Ruído e silêncio na sociedade da [des]informação

O Termo infodemia foi definido pela Organização Mundial da Saúde como o excesso de informação, incluindo informações falsas ou enganosas, em ambientes digitais e físicos, durante o surto de uma doença. Ela causa confusão e comportamentos de risco que podem prejudicar a saúde e leva à desconfiança nas autoridades, prejudicando a resposta delas ao enfrentamento do problema.

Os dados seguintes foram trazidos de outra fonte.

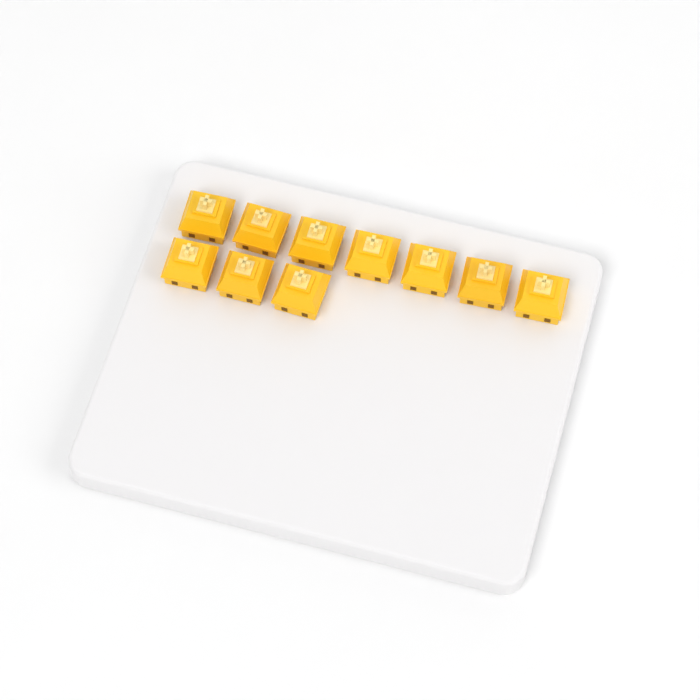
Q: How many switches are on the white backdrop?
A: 10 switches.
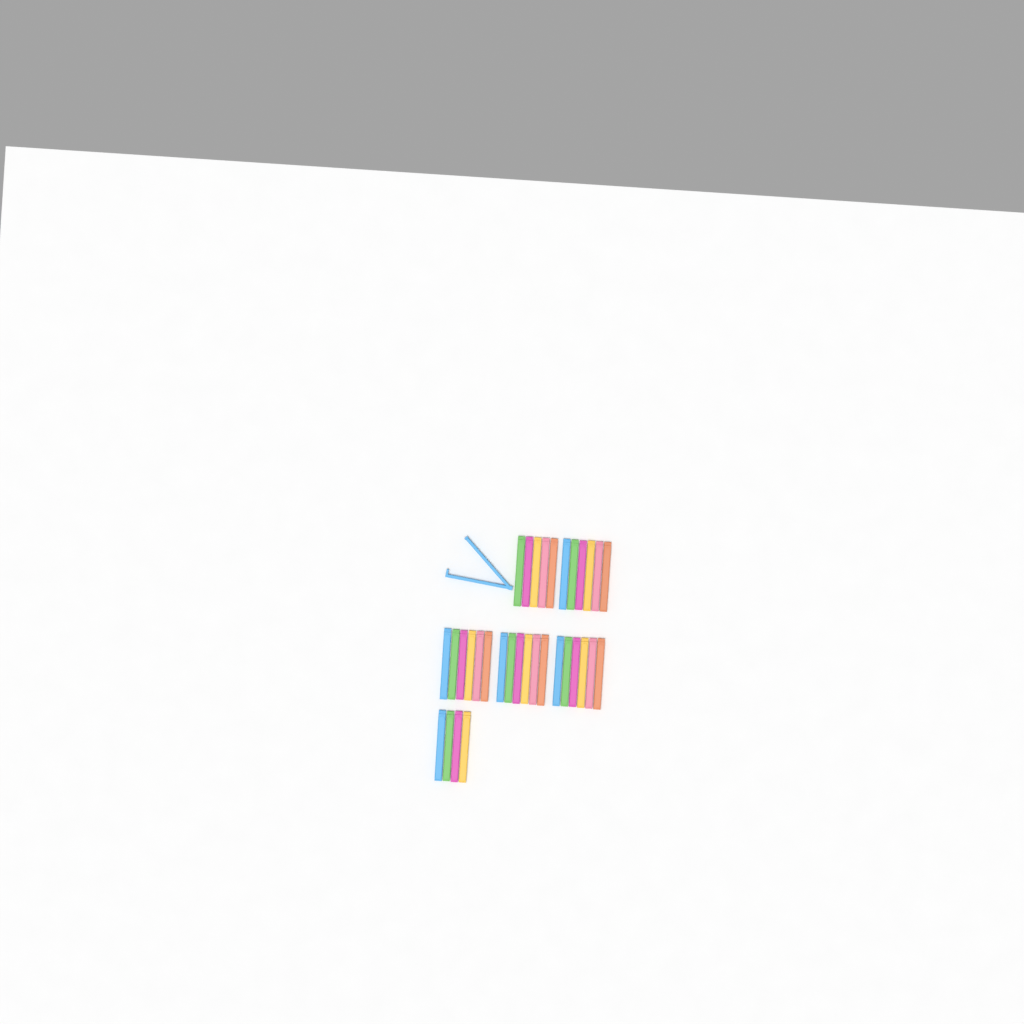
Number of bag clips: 34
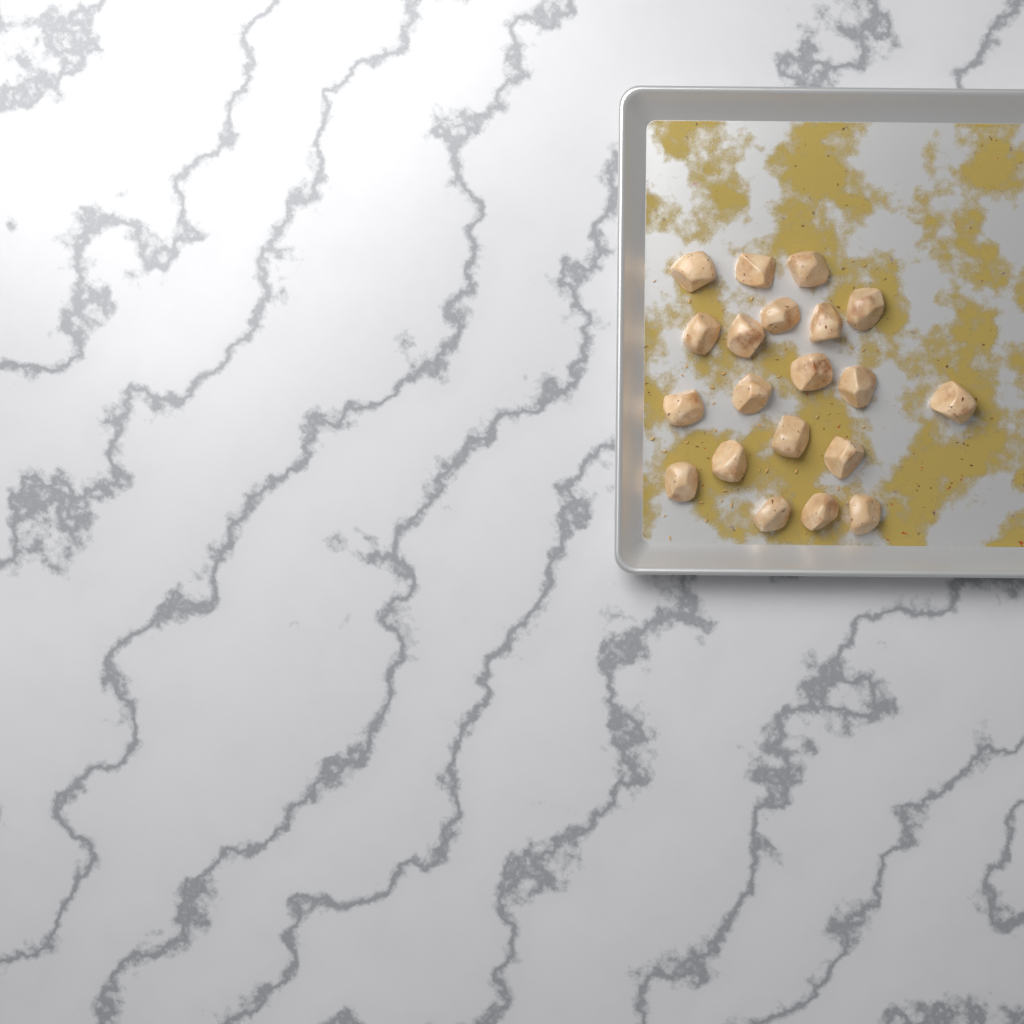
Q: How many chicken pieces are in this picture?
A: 20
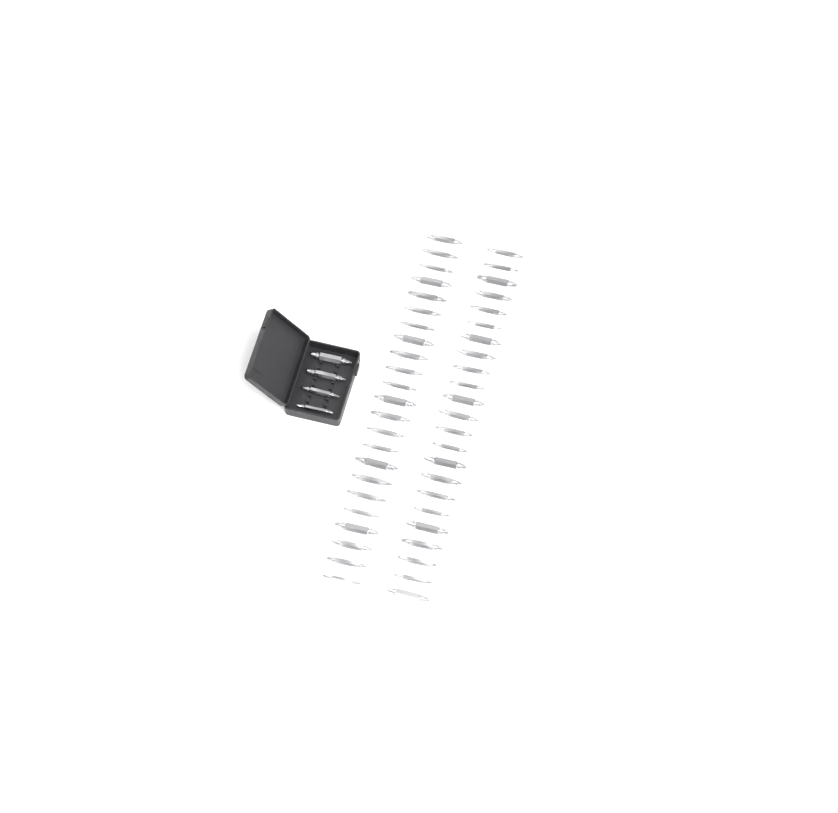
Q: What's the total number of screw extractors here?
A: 50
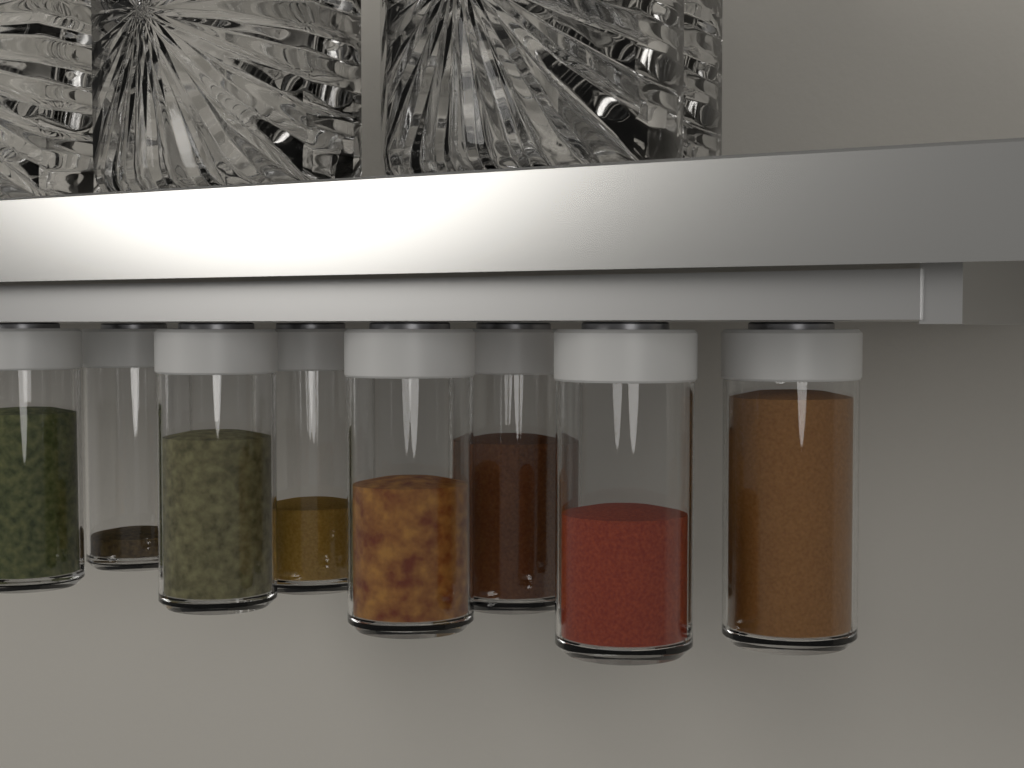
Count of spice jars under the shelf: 8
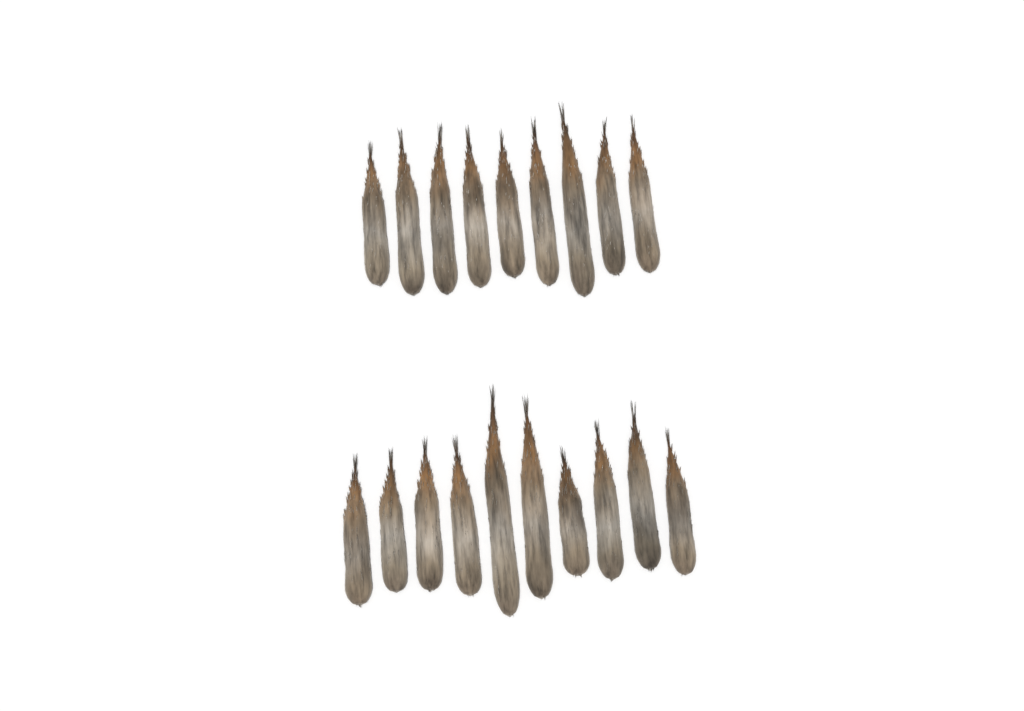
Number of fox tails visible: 19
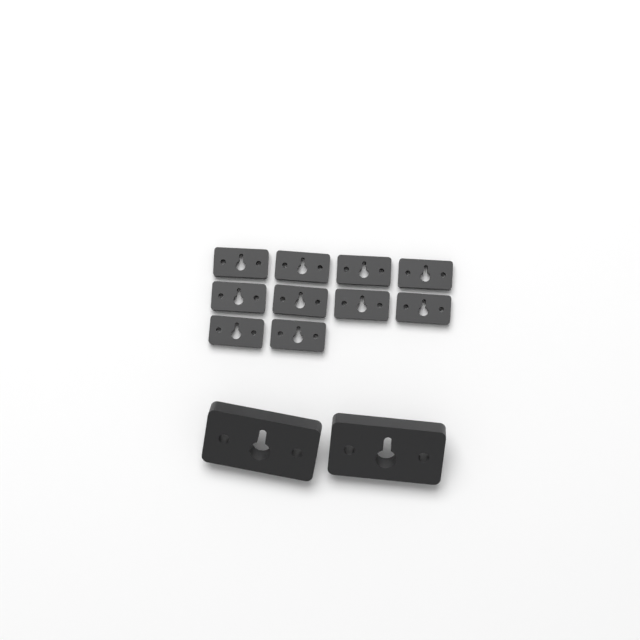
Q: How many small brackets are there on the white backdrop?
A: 10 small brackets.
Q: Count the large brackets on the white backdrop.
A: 2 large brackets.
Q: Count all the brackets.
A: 12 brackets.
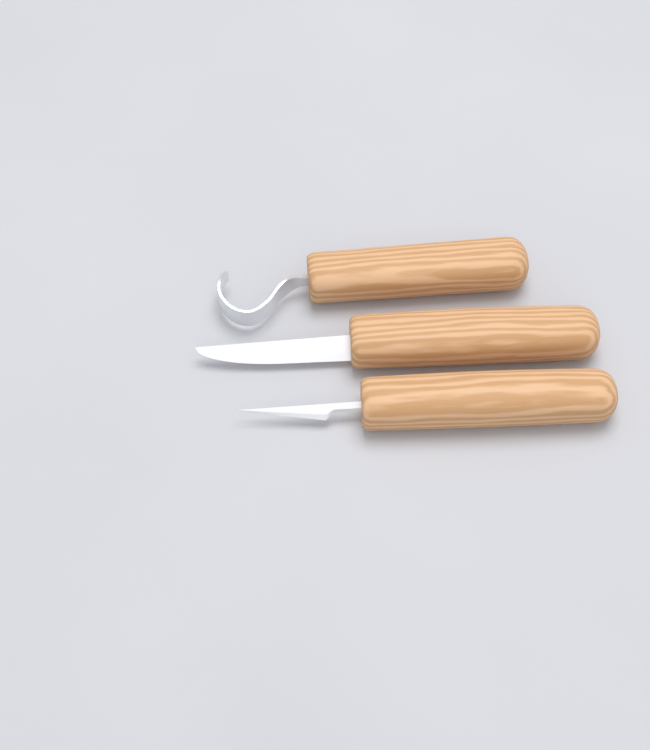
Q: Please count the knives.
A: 3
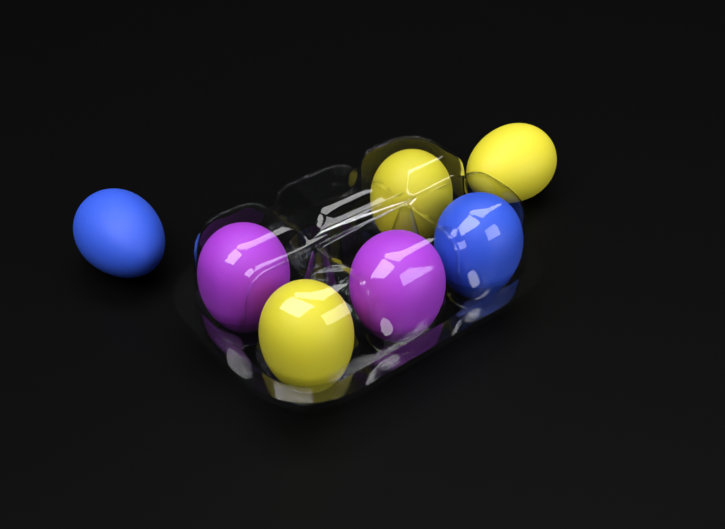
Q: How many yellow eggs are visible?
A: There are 3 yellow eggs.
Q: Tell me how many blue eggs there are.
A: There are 2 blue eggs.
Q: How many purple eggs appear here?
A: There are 2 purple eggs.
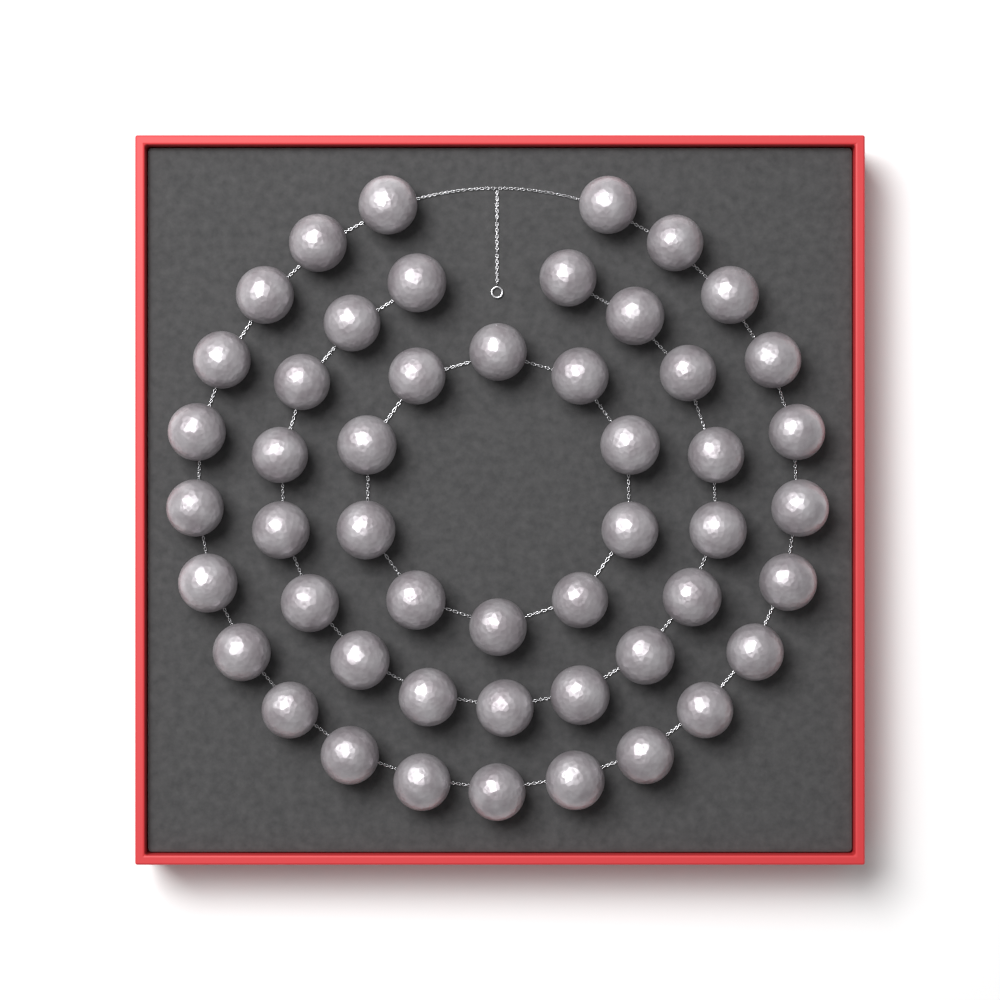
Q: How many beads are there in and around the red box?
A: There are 50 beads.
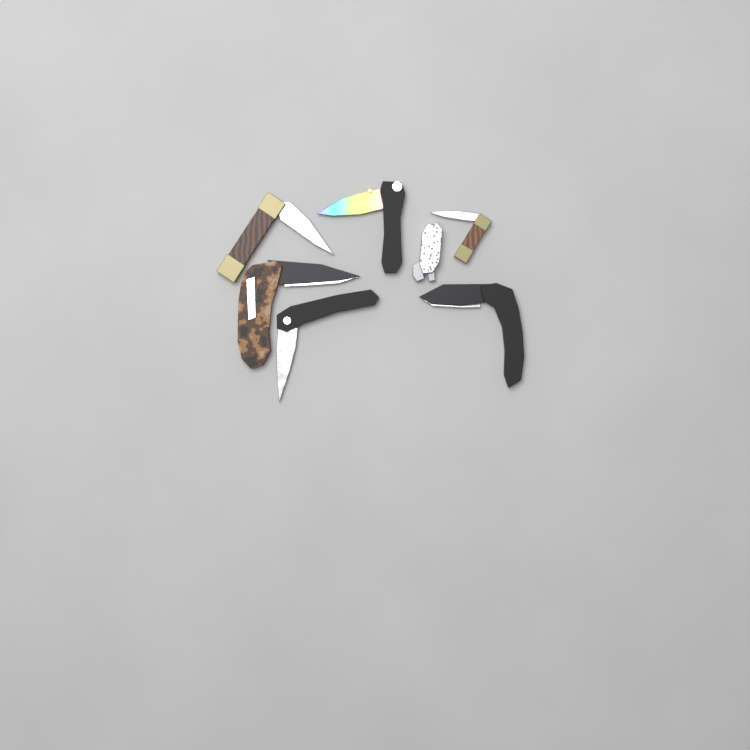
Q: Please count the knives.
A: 7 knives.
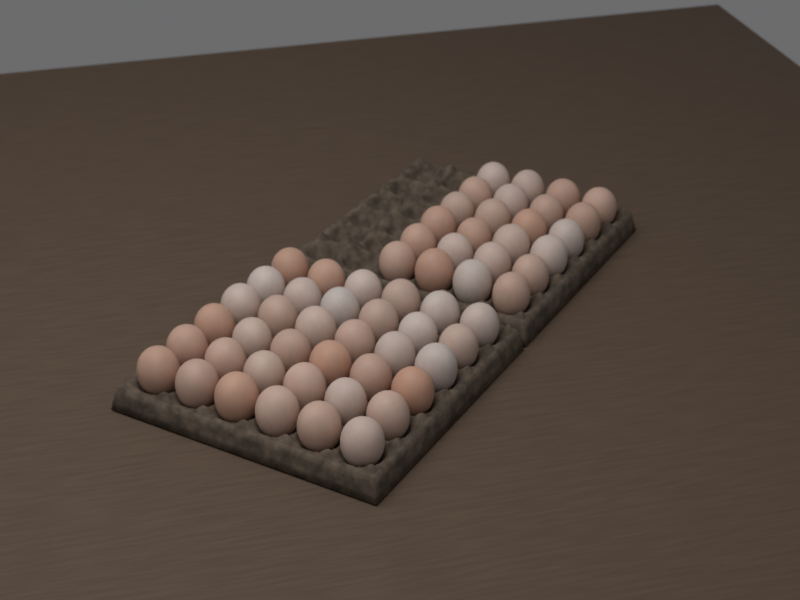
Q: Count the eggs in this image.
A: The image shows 60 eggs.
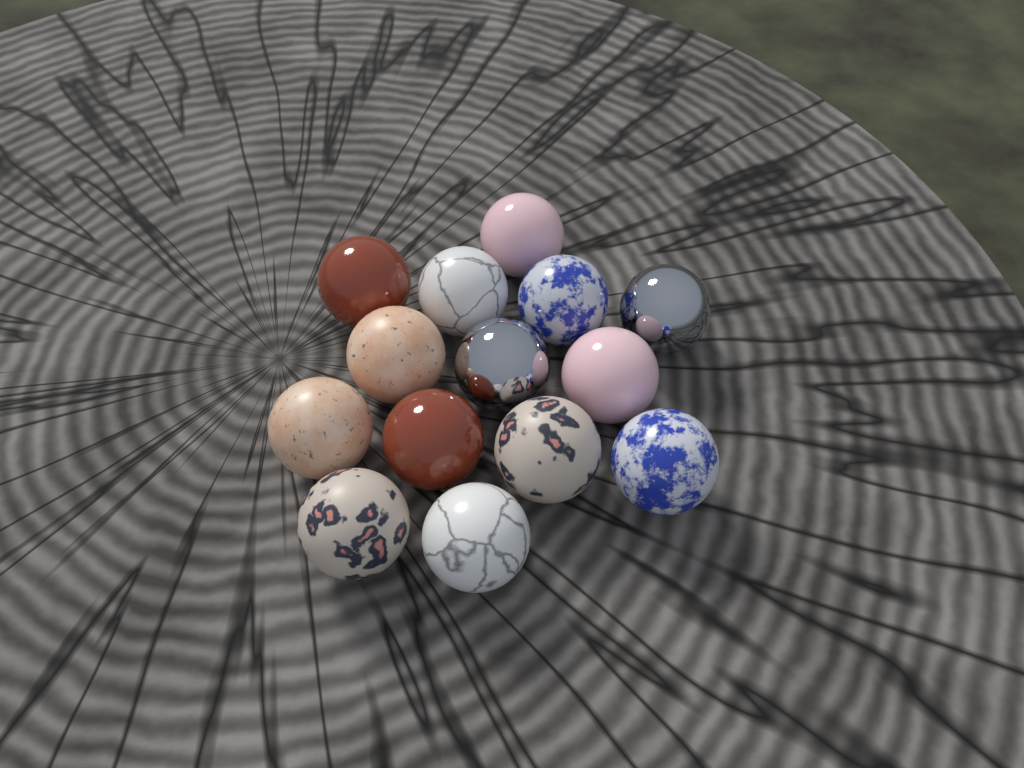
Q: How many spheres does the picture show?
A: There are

Essa definição foi popularizada em 2020, especificamente no contexto da pandemia de COVID 19, mas estamos, até hoje e cada vez mais, imersos em um contexto de falsas informações. O excesso de dados, por si só, já é um problema para nossa atenção e nossa saúde, visto que estamos expostos a um fluxo contínuo de “urgências” que criam um cenário crescente de fadiga cognitiva. Segundo dados do Ministério da Previdência Social o Brasil registrou, em 2025, um novo recorde de afastamentos do trabalho por transtornos mentais, mais de 546 mil registrados no ano. Apesar de não ser estabelecida uma relação causal direta, dados de pesquisas sugerem que as chamadas fake news podem atuar como um fator de estresse psicossocial, contribuindo para o desenvolvimento de transtornos de ansiedade. A desinformação foi, inclusive, apontada em 2025, pelo Fórum Econômico Mundial, como o maior risco de curto prazo para a humanidade.

Recentemente o problema foi potencializado com o aumento do uso da inteligência artificial e, no Brasil, conteúdos falsos criados por IA mais que triplicaram entre 2024 e 2025. Além de ser uma espécie de “poluição informativa”, as falsas notícias geram medo e comprometem a confiança nas instituições e nas relações humanas de forma geral.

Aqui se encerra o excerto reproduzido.